Le cadrage qui compte : l'urodynamique est informative quand le résultat changera la prochaine prescription, la prochaine procédure ou la prochaine orientation. Quand le calendrier, le motif symptomatique et la réponse à deux essais de première intention pointent déjà vers une direction thérapeutique, la cystométrie ajoute des coûts et une charge pour le patient sans changer la prise en charge. Prescrivez-la quand le résultat fera bouger le parcours. Les créneaux de cystométrie que je regrette le plus d'avoir réservés sont ceux qui ont confirmé ce que le calendrier disait déjà. Les créneaux que je regrette le plus d'avoir sautés sont ceux où une DHIC manquée a envoyé un patient en rétention sous l'antimuscarinique que j'avais prescrit pour l'étiquette OAB avec laquelle il arrivait.
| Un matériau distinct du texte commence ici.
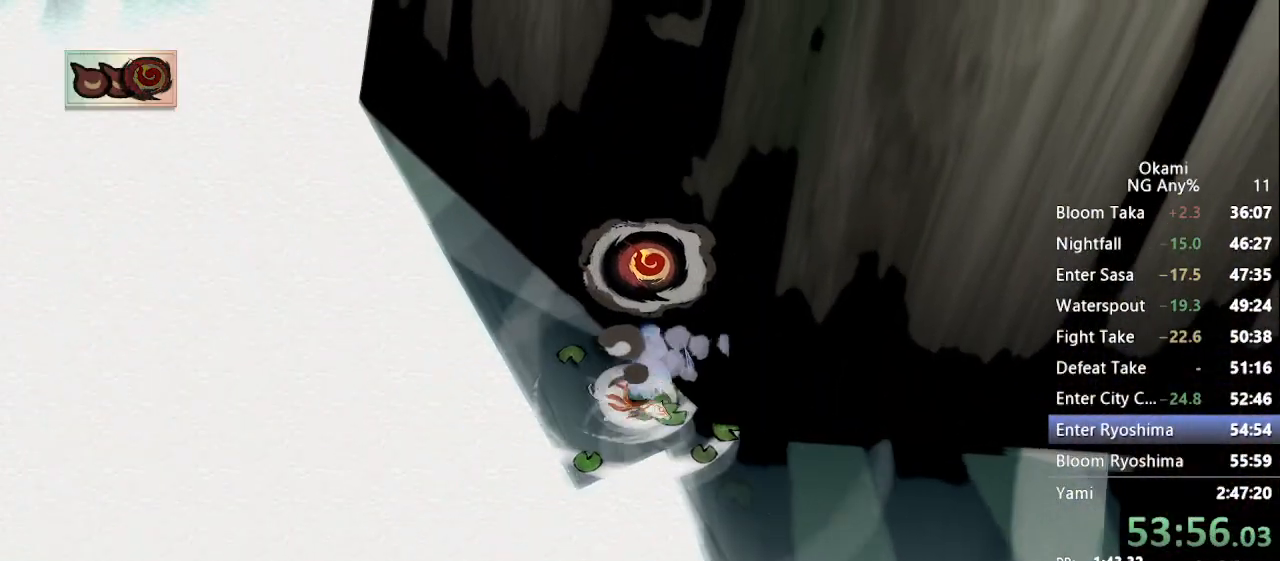
{"buttons": ["A"], "left_stick": "down-right", "right_stick": "center", "button_events": [[67, "A", "up"], [133, "A", "down"], [200, "A", "up"], [267, "A", "down"]]}
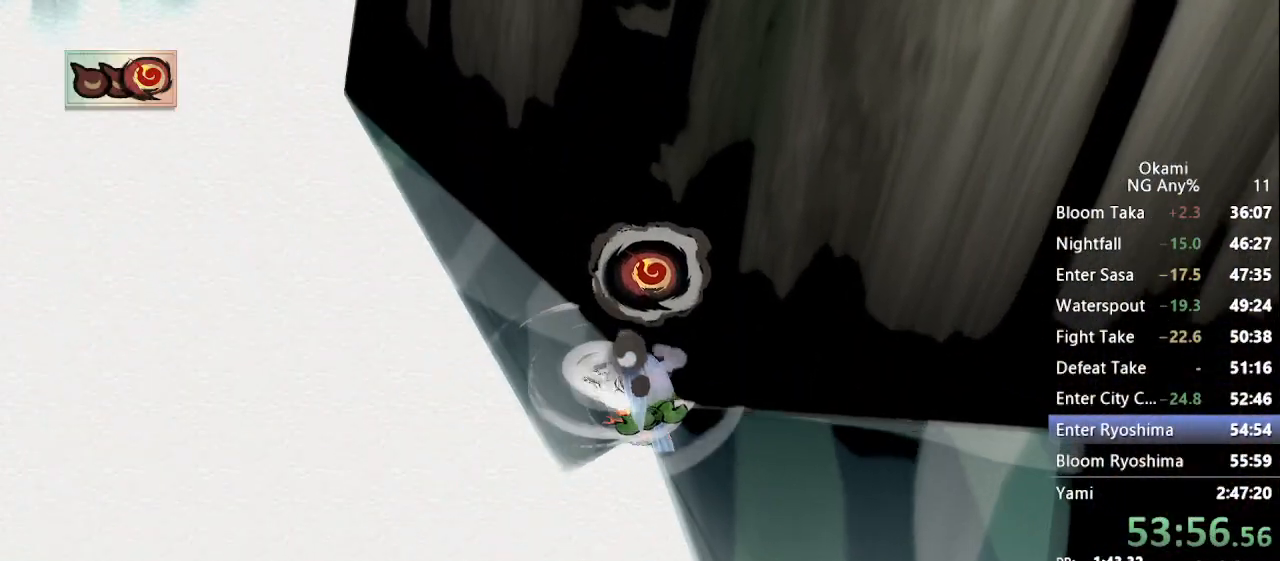
{"buttons": [], "left_stick": "right", "right_stick": "center", "button_events": [[100, "A", "up"]]}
À quoi ressemble l'hyperactivité détrusorienne sur le tracé

Le tracé pression-débit affiche trois pressions simultanément : la pression vésicale (Pves) mesurée par le cathéter intravésical, la pression abdominale (Pabd) mesurée par le cathéter rectal, et la pression détrusorienne (Pdet), qui est la différence calculée (Pdet = Pves − Pabd). Le tracé Pdet est celui qui montre l'hyperactivité détrusorienne.

Le motif d'onde de la DO phasique est une montée discrète sur le tracé Pdet pendant la phase de remplissage, d'amplitude variable (typiquement 15 à 40 cmH₂O en DO idiopathique, souvent plus élevée en DO neurogène), avec ou sans sensation d'urgenturie accompagnante rapportée par le patient. La contraction peut se résoudre spontanément ou persister; le patient peut la supprimer ou non. La signature est la montée Pdet sur un fond Pabd stable.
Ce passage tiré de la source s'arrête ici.